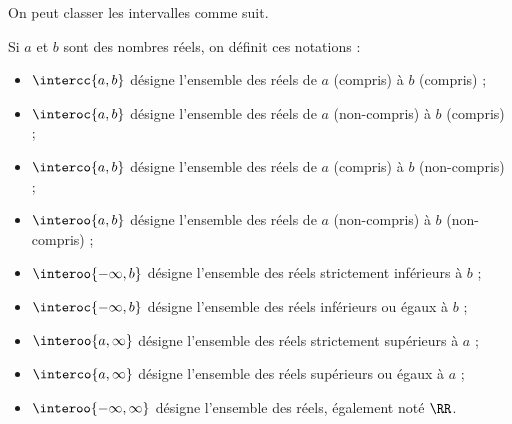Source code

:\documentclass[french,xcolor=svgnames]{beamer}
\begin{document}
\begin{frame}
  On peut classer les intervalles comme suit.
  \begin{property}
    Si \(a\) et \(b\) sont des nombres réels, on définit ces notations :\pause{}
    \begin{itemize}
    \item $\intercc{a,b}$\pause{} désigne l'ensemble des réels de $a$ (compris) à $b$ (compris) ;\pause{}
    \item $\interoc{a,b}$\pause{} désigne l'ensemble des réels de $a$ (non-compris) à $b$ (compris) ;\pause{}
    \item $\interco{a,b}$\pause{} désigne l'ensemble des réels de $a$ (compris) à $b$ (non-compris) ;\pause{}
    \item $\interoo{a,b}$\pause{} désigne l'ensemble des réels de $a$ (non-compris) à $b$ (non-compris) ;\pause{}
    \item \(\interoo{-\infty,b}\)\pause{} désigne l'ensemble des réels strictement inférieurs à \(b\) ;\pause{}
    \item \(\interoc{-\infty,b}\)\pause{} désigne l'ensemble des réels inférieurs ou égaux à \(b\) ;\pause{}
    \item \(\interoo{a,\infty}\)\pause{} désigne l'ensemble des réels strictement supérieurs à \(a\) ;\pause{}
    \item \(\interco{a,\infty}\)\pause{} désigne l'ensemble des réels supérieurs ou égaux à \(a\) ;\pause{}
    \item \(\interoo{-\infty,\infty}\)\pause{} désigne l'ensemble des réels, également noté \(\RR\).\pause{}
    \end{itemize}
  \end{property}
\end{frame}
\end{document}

▸ TASK DETAILS:
Report each line in the data that holds the word "begin".

▸ ANSWER:
\begin{document}
\begin{frame}
  \begin{property}
    \begin{itemize}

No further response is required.